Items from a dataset

-- START --

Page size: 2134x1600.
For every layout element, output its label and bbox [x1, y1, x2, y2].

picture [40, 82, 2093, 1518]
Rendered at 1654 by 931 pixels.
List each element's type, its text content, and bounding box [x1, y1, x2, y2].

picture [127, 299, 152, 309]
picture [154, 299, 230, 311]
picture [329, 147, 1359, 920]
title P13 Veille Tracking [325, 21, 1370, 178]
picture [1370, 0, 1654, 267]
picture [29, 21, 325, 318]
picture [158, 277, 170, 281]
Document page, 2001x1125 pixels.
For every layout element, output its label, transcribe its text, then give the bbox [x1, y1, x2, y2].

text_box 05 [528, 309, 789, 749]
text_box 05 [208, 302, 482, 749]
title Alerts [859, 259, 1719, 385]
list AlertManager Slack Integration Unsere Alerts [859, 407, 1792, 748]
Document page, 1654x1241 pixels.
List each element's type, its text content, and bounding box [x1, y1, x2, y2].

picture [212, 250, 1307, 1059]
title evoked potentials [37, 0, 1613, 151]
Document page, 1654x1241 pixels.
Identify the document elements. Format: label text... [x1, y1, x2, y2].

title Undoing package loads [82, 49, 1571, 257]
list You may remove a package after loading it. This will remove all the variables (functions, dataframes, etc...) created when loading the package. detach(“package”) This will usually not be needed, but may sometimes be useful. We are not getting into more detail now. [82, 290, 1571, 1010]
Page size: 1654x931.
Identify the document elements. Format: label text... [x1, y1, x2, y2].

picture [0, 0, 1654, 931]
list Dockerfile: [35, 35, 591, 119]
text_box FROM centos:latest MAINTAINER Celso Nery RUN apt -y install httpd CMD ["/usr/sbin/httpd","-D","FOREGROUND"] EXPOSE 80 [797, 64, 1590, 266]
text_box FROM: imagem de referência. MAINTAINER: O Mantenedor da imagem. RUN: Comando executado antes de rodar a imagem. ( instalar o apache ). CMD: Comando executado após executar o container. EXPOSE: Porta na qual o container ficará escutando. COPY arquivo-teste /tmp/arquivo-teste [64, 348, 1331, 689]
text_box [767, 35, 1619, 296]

-- END --

INSTRUCTION: Copy the lines above verbatim, beginning at the line that contains "Document page, 2001x1125 pixels." and ending after the line that contains "title evoked potentials [37, 0, 1613, 151]".

TASK RESULT:
Document page, 2001x1125 pixels.
For every layout element, output its label, transcribe its text, then give the bbox [x1, y1, x2, y2].

text_box 05 [528, 309, 789, 749]
text_box 05 [208, 302, 482, 749]
title Alerts [859, 259, 1719, 385]
list AlertManager Slack Integration Unsere Alerts [859, 407, 1792, 748]
Document page, 1654x1241 pixels.
List each element's type, its text content, and bounding box [x1, y1, x2, y2].

picture [212, 250, 1307, 1059]
title evoked potentials [37, 0, 1613, 151]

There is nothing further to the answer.